I look forward to listening and talking with all of you about our woodworking world. Thank you for the welcomes! I am an old timer, and I enjoy making toys, shaker-style furniture, and finish carpentry work.
I started woodworking about seventy years ago in my father’s little shop. He was sort of a jack-of-all trades
and we worked on lots of different projects, mostly with hand tools. I came to really appreciate clean, sharp
hand (and later machine) tools, because my father insisted that I use only hand tools until I was around
eleven years old. We built a few wooden rowboats, and the only machine used was an ancient cast-iron tablesaw with which father ripped the clear air-dried white pine planking. We filed and honed plane irons and chisels. We filed and set the teeth of our rip and crosscut saws. We split white oak logs and shaped stem and ribs with a drawshave and cabinet scraper. We drilled small holes with an eggbeater drill and larger ones with a bit brace. We surfaced and jointed boards with hand planes. My father joined the Navy right after Pearl Harbor, and became one of the first Seabees who went to the Pacific to Guadalcanel to rebuild Henderson Field. He was a carpenters mate. When he came home after the war, he became the woodworking teacher at the grade school in town.
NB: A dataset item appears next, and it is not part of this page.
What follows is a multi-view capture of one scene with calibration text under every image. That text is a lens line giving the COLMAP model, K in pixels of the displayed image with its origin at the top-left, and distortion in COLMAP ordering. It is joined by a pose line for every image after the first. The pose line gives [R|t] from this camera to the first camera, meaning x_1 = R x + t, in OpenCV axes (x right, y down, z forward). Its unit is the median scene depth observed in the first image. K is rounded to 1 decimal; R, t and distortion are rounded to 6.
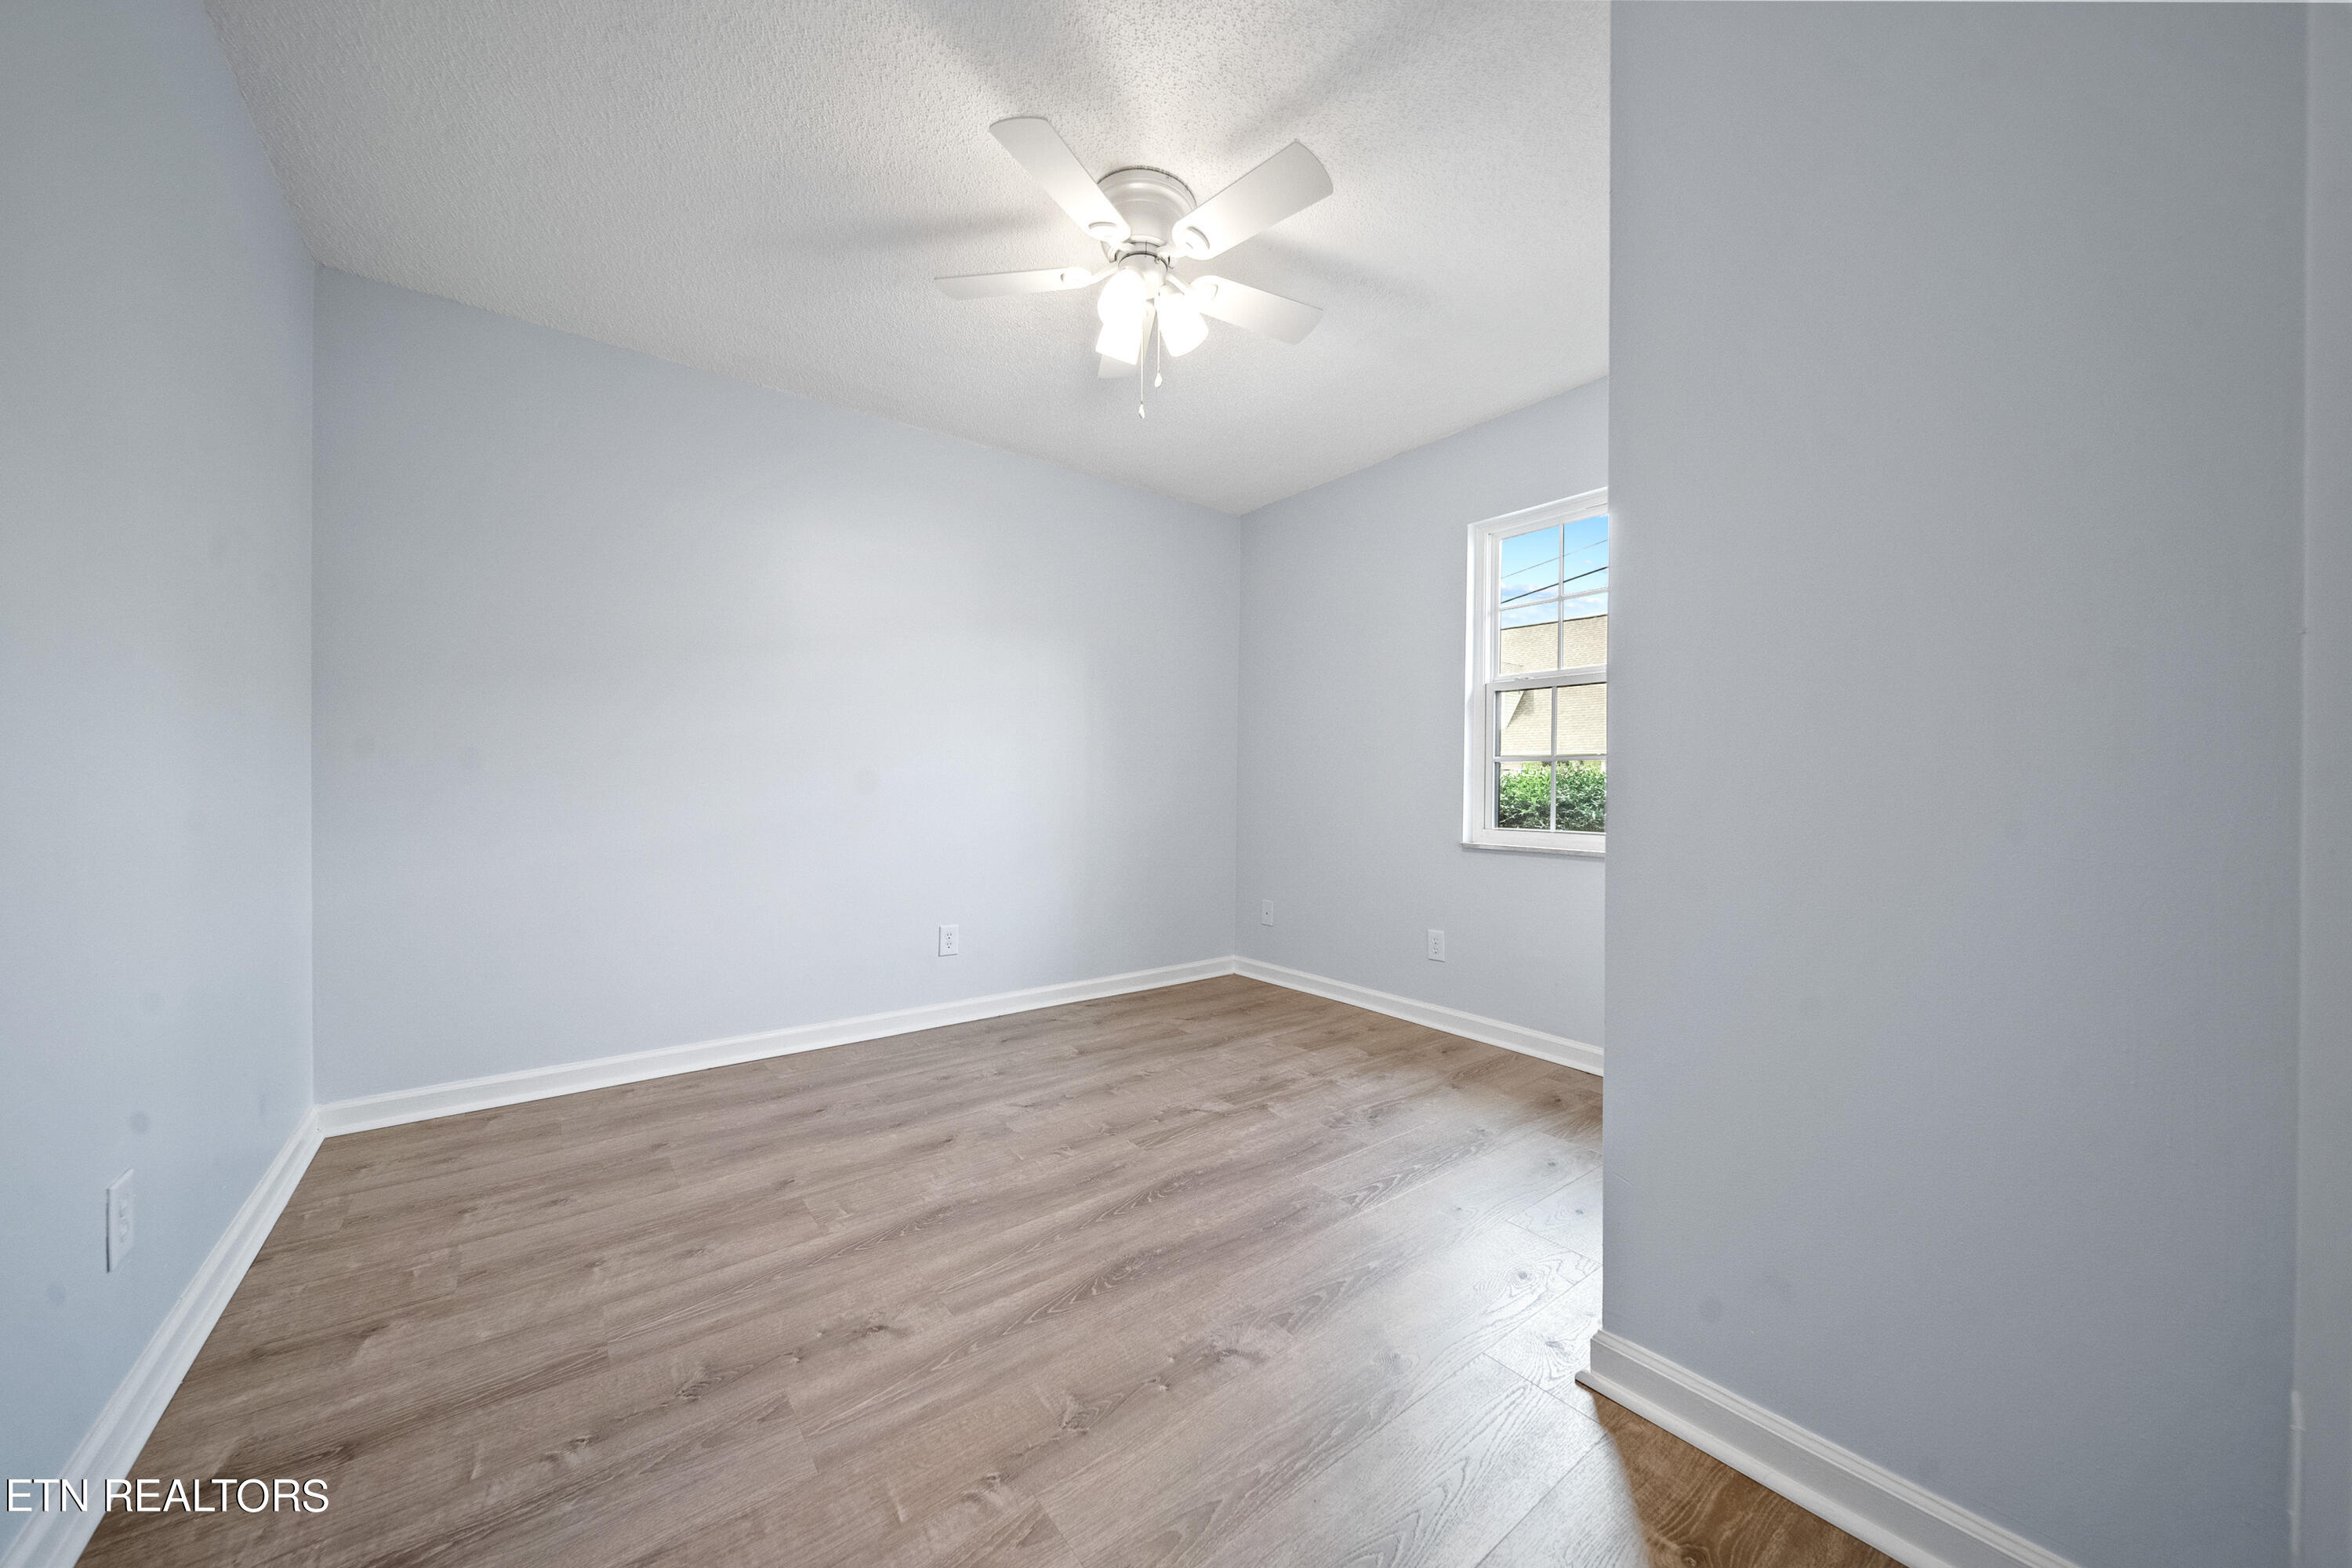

Then we started to expand our shop at home, and I got to use machines. When I started building more complicated projects, and ran into bigger problems with joinery and finishing, he would watch from across the bench and remind me that our creed was the Seabee moto “The difficult we do immediately; the impossible takes a little longer”. After High School, I enrolled in the Industrial Arts program at Fitchburg State College in Massachusetts, and became a woodworking teacher. I had the good fortune of spending four years with Walt Harrod, Woodworking Guru at Fitchburg State. I now work out of my own shop which occupies the second floor of our barn in Barnstead, New Hampshire. I do all sorts of woodworking, and use all sorts of machinery, but still use the same hand tools which I started using all those years ago and really enjoy the quiet, familiar feel, sound, and smell of dustless shavings coming off the boards. Thought you might be interested in “the way we were”.